Food. Past Easters have, sadly, been largely unexciting to me because I really haven't liked the Easter food that was traditional in my family (sorry, Mom! I know you're not reading this blog, but somehow you always seem to know these things anyway). The exception being my love of chocolate (mmm, Cadbury eggs - never heard of MS Easter Eggs though - are they like Berger cookies?). I have never liked ham. Also, Easter was never quite warm enough for me to savor my mom's potato salad or other sweet and light foods that are delicious in the warmer summer weather.

And that provides a good segway to the fashionista realm. Namely, just as some Easter foods don't seem appropriate for the weather and season, wow it is that ever true of the so-called Easter "styles". While it may surprise some that I am so stringent about a few particular fashion musts (and then as long as those are met, go wild and dress to express how ever you want), at Easter in particular I have an urge to scream at people things like, "Not only are white shoes a bad idea in general, there is to be *no* wearing of white shoes/sandals before Memorial Day!" Also, people please don't force a) the pastels (which I personally resent because that particular pallete does not jive with my coloring) and b) the light fabrics and short sleeves or lack of sleeves! It's kind of like at Halloween if it's cold and you have to wear a coat over your costume: "Wear something seasonally and temperaturely appropriate! I get cold just looking at you!"

We can tie the mangione and fashionista points together thusly: I have too many associations with and, sadly, personal childhood and adolescent experiences of, chilly Easters marked by those wearing inappropriate seasonal attire, thereby causing me to wanting more substantial comfort foods (of which there are none besides chocolate) to warm me up at Easter!
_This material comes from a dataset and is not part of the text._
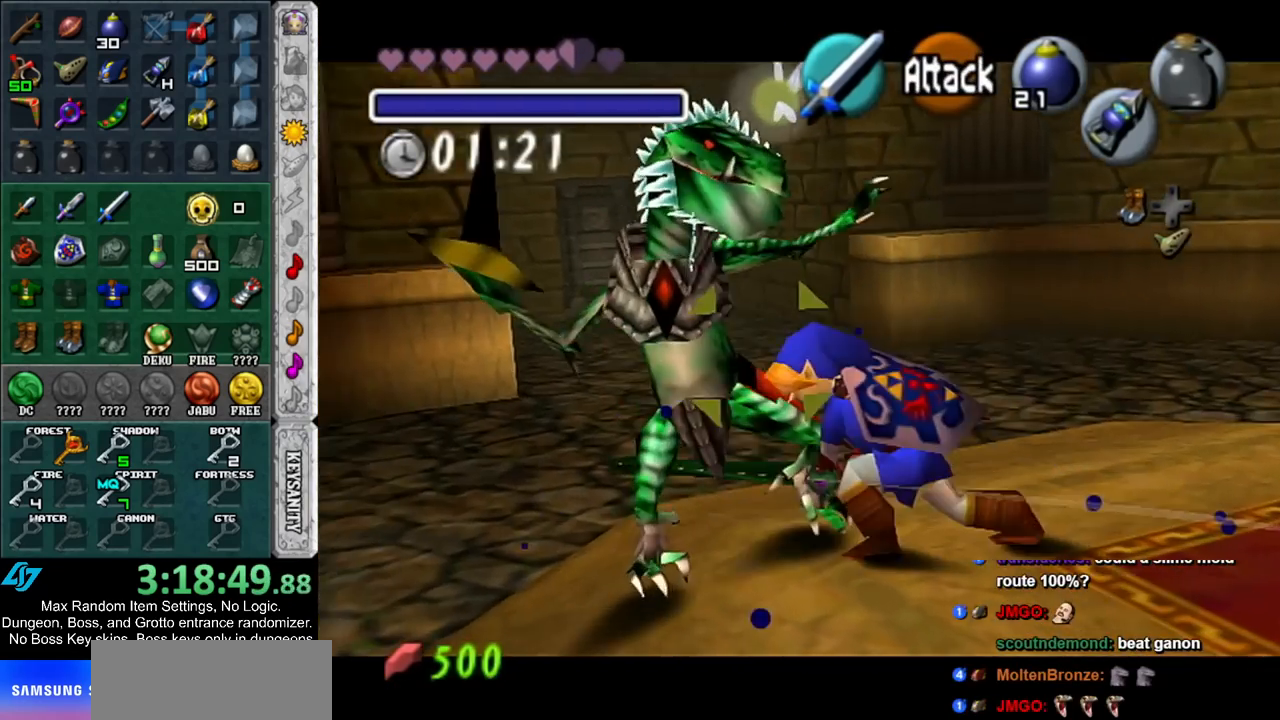
{"buttons": [], "left_stick": "right", "right_stick": "center", "events": [[67, "left_stick", "center"], [467, "left_stick", "right"]]}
Relatedness. I too feel very blessed to have good relationships with my family in general, and it is hard not to be with them during holidays. Easter is not as big a gathering-together time for my family as on other holidays, but I did miss being with them. And yes, it can be hard when family traditions and rituals change as we age and when family members die.

However, in each of these realms there can be lots of opportunity for growth and creativity. For instance, I had the most amazing connecting retreat with my dear friends over this weekend. What a spiritual and meaningful way to celebrate Easter. Also, there were no bad shoes, too-eager spring fabrics, or chilliness caused by inappropriate holiday dress for me. Finally, yesterday P and I enjoyed some *amazing* foods that I hope to make a part of our Easter tradition: an egg and potato dish that was divine; warm bread, steamed kale and carrots, and beans cooked in a flavorful red sauce! It was the most satisfying Easter meal ever.

May all your Easters be creative in their foods, fashion, and relatedness!


ATR said...

"Satisfying" and "Easter" and "meal", yet, I see no "ham"? C'est impossible!


Anonymous said...

Ham it up, fuzzball!


Anonymous said...

Wow...I'm taking in all the reflectiveness, Monk! Truly beautiful and wish I hadn't slept through your thoughtfulness.
Much love,

PS--Anon AMVB, also thoughtful reflections and I was fortunate enough to hear (and share--white shoes, people??!!) some of them directly with you. Much love to you, too.